Corals will also require UV light in order to survive. If you are unable to use your tank lights for a few days, you can expect your corals to suffer slightly. Some coral keepers will use mirrors to reflect sunlight to their tanks to give them some exposure. Beware this method will increase your algae growth as well!
Best Species to Survive
Those species that will tolerate a long-term power outage are those that can tolerate a wide variety of temperatures or do not require a heater at all, and are not overly sensitive to periods of slightly poor water quality.
Many carp species, such as goldfish, are hardy survivors. They can tolerate a very wide range of temperatures and dips of poor water quality. Standard comet goldfish tend to be sturdier than fancy varieties.

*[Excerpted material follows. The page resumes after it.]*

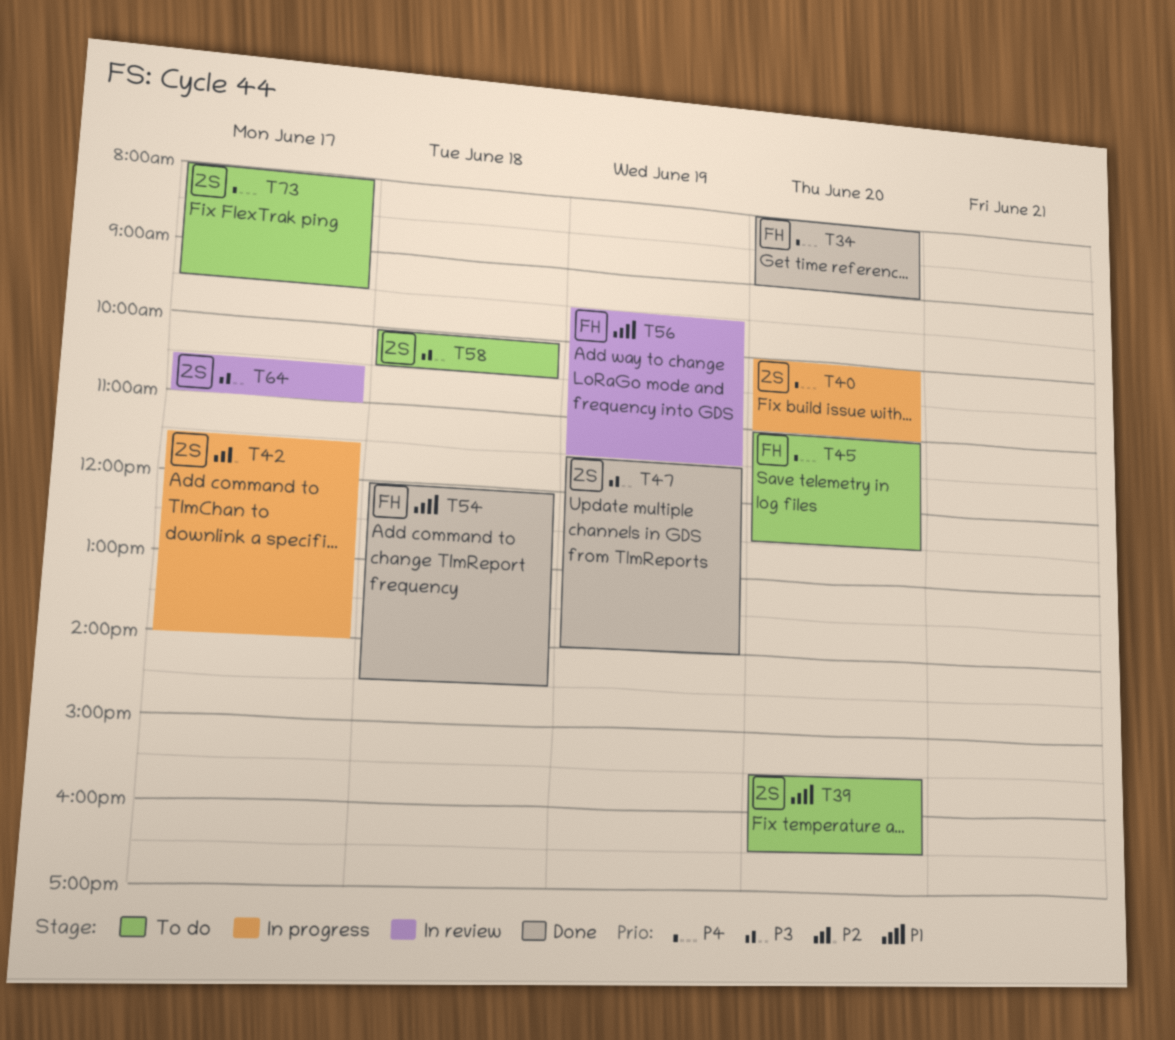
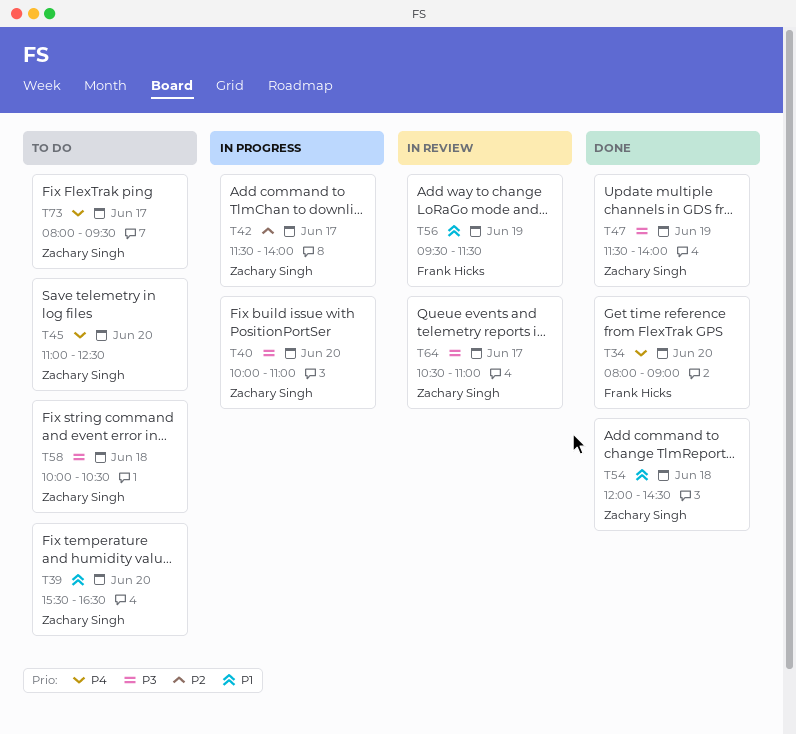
T40, priority: P4 -> P3
T45, owner: Frank Hicks -> Zachary Singh
T54, owner: Frank Hicks -> Zachary Singh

These small, striped fish can tolerate temperatures between 64-75F (18-24C), or fairly stable indoor room temperatures. They come in short or long-fin varieties and even neon colors.
What should you keep in your tool kit to plan ahead of a power outage? If you know a loss of power is coming, you can get a jump start on preserving your temperature. Here's what you should have on hand:
- Insulation materials (blankets, towels, etc.)
- Bait bucket aerators
- Standard thermometer
- Extra water for water changes + conditioner
- Ability to heat water (stove, fireplace, etc.)
Keeping Warm Systems Cool
Those of you running chillers to keep your aquarium temperatures down will be in a similar situation as those without enough heat. Here are a few tips for the opposite end of the temperature spectrum:
- Allow air to circulate around your tank and all your equipment. Use fans if necessary.
- Take the lid off your aquarium and replace with netting.
- Add additional aeration as explained above. Do not insulate the airline and keep the units above the water line, but in a cool location.
- Hot water bottles can be swapped for ice bags.